Germany hails 'liberation' from Nazis 70 years on



BERLIN, GERMANY- Germany on Friday celebrated its "liberation" from the Nazis 70 years ago, with the speaker of parliament Norbert Lammert hailing the willingness of the country's neighbours to forgive.
During a joint session of parliament's two houses attended by Chancellor Angela Merkel and President Joachim Gauck, Lammert paid tribute to both Western Allied forces and the Soviet Army "who ended the National Socialist terror regime at unimaginable loss" to their own ranks.



Lammert said May 8, when Nazi Germany capitulated, marked a "day of liberation" for Germans, quoting a watershed 1985 speech by then president Richard von Weizsaecker.
"Today we remember the millions of victims of an unprecedented annihilation campaign against other nations and peoples, against Slavs, against the Jews of Europe," Lammert said.

Supplied records:
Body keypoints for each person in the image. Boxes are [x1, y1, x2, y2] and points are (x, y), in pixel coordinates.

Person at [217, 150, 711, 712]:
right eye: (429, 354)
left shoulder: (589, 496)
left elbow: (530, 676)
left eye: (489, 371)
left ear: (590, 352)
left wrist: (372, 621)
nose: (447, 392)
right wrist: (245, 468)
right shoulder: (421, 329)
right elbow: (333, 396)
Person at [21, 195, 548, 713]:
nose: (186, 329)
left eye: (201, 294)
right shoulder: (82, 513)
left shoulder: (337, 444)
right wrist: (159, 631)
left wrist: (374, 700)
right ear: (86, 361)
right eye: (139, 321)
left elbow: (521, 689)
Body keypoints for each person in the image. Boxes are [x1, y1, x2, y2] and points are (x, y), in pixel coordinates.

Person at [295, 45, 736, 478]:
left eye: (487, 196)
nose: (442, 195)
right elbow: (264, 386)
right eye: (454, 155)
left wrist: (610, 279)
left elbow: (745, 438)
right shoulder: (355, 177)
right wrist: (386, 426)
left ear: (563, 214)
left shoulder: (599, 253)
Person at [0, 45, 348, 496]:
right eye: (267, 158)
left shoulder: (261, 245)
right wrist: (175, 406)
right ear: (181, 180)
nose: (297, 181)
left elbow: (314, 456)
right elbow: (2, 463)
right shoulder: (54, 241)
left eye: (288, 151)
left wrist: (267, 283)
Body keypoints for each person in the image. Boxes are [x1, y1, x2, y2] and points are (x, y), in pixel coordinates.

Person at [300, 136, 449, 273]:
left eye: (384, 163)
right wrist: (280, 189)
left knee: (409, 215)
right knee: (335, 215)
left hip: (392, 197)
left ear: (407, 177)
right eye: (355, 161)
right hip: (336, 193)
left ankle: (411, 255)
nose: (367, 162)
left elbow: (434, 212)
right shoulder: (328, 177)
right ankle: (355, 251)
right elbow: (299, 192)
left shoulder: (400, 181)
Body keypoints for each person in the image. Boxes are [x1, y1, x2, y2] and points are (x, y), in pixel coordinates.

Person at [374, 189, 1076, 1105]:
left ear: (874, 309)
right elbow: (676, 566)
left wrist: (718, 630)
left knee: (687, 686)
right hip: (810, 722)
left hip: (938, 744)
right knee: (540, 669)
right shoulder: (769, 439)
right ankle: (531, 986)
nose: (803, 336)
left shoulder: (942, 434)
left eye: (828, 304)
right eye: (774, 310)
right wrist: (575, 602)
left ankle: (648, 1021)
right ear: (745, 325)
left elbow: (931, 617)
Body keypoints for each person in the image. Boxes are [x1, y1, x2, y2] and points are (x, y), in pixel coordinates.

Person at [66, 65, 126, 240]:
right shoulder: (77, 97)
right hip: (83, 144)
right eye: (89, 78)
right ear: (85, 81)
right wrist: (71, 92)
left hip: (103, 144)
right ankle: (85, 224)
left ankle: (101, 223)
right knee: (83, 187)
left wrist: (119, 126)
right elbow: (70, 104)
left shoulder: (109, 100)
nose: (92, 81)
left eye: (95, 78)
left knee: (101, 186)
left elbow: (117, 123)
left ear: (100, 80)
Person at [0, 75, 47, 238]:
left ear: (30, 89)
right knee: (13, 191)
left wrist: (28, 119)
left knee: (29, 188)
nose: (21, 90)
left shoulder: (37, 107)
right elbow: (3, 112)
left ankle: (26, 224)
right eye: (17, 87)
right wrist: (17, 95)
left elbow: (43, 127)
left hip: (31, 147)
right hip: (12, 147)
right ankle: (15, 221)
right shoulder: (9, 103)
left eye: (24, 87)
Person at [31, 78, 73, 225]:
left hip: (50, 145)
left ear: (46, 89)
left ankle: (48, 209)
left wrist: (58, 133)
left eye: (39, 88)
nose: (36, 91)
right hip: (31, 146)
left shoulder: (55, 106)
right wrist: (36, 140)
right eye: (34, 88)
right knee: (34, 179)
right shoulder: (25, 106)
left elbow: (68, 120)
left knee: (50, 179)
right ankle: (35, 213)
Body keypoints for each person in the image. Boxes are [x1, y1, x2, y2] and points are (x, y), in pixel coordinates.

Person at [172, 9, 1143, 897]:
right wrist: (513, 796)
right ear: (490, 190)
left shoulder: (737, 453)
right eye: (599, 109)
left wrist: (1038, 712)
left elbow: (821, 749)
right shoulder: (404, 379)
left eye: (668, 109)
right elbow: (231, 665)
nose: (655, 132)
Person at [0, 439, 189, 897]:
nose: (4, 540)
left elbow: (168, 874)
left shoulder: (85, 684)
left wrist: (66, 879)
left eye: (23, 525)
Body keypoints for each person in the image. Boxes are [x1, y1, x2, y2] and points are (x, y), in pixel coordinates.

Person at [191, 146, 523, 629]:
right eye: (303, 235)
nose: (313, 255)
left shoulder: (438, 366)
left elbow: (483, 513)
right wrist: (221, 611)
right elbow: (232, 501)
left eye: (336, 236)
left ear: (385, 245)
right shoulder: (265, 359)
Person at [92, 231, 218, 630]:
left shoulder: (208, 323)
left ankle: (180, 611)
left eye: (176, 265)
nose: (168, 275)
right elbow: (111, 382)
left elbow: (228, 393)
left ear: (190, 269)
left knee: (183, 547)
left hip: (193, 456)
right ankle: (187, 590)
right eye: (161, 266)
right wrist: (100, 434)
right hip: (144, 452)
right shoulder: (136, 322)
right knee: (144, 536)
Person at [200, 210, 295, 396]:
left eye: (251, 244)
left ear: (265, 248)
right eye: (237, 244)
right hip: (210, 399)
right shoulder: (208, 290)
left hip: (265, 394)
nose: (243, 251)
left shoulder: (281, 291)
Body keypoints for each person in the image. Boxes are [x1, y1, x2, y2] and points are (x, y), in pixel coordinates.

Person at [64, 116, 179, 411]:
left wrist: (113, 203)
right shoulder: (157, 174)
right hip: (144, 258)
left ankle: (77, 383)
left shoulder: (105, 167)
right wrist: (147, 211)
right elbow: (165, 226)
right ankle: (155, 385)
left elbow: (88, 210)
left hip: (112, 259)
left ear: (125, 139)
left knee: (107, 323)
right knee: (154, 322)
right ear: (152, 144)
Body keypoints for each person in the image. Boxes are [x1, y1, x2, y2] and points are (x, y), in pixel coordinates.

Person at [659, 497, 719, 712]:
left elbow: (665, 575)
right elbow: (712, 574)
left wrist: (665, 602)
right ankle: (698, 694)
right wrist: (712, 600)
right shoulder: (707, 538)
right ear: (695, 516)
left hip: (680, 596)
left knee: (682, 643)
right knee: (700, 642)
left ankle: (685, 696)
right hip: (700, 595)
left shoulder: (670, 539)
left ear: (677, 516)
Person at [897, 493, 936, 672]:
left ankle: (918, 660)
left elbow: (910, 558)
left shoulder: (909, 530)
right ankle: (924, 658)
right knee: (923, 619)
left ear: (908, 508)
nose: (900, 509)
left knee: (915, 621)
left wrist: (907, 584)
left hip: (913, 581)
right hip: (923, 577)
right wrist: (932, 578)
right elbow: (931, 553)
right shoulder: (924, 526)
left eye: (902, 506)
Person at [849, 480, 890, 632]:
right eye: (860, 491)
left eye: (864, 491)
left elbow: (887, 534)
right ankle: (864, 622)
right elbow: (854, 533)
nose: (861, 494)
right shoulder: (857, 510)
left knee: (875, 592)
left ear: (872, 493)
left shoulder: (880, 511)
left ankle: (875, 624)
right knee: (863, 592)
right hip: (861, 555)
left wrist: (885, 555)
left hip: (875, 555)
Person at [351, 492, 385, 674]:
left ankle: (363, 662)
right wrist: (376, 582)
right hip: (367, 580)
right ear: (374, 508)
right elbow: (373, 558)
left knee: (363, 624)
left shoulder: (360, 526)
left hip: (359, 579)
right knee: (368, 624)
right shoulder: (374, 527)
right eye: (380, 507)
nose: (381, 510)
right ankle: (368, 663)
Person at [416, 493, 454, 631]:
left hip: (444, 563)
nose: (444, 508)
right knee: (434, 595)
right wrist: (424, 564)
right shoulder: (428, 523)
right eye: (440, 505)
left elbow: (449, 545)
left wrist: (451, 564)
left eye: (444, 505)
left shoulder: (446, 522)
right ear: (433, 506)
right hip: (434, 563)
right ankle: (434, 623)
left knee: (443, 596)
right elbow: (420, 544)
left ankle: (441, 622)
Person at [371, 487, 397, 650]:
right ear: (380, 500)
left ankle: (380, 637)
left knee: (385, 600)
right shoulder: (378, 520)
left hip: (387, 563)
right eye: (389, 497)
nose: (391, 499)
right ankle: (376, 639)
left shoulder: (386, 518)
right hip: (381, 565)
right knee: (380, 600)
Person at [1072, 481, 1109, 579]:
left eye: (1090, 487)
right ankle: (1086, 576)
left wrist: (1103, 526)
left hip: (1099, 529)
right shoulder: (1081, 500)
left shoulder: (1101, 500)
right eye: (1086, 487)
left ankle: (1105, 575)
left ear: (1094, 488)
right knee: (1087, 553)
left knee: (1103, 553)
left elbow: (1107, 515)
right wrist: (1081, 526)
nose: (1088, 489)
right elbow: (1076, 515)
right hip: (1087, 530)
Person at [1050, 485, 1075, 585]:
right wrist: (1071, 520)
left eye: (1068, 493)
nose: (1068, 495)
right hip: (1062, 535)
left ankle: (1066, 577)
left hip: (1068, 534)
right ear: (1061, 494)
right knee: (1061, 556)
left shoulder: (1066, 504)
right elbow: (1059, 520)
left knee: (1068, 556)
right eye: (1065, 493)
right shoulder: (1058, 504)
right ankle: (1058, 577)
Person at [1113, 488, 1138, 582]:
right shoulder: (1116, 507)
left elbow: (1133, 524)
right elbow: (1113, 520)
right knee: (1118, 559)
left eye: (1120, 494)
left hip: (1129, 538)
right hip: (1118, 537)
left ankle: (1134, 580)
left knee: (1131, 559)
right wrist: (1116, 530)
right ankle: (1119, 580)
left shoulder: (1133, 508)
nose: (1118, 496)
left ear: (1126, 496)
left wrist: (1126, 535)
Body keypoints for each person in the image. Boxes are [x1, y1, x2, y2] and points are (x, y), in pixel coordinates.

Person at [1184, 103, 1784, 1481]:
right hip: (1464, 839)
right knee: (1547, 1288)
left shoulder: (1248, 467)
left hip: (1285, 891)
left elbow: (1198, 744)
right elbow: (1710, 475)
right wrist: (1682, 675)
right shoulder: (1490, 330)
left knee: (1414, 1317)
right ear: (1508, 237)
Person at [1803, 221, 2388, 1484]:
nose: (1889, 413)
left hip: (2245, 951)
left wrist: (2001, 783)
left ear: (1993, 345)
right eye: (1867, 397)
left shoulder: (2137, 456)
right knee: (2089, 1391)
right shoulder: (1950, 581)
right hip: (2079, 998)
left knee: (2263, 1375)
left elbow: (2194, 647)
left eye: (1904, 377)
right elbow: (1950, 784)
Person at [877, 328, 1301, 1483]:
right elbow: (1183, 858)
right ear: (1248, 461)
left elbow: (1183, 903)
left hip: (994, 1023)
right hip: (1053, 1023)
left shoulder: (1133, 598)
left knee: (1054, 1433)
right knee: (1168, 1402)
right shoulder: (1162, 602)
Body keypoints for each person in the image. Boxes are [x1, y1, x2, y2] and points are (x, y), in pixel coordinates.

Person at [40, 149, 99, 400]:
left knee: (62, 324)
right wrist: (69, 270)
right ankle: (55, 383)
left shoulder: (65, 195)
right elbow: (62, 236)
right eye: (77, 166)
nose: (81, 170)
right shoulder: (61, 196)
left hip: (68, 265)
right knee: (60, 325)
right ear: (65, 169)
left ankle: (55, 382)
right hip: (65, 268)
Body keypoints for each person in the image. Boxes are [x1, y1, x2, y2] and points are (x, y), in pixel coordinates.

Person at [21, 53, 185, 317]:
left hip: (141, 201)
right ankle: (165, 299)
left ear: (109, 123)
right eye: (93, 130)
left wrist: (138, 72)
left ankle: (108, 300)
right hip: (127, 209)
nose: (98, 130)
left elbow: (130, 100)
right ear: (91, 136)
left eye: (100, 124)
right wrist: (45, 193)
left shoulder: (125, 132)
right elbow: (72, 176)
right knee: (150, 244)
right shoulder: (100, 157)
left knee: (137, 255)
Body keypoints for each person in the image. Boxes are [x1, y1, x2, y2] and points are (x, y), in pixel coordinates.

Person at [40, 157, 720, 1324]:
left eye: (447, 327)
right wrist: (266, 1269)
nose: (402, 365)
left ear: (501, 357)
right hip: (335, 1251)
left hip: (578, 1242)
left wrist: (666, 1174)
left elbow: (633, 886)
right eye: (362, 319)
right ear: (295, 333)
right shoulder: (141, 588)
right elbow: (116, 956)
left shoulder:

Assignment 1: List every person the article on Germany's liberation from the Nazis names.
Assignment 2: In the article on Germany's liberation from the Nazis, retype the stretch from "Germany hails 'liberation'" through "Richard von Weizsaecker." word for word.

Task solution 1:
Norbert Lammert
Angela Merkel
Joachim Gauck
Richard von Weizsaecker

Task solution 2:
Germany hails 'liberation' from Nazis 70 years on



BERLIN, GERMANY- Germany on Friday celebrated its "liberation" from the Nazis 70 years ago, with the speaker of parliament Norbert Lammert hailing the willingness of the country's neighbours to forgive.
During a joint session of parliament's two houses attended by Chancellor Angela Merkel and President Joachim Gauck, Lammert paid tribute to both Western Allied forces and the Soviet Army "who ended the National Socialist terror regime at unimaginable loss" to their own ranks.



Lammert said May 8, when Nazi Germany capitulated, marked a "day of liberation" for Germans, quoting a watershed 1985 speech by then president Richard von Weizsaecker.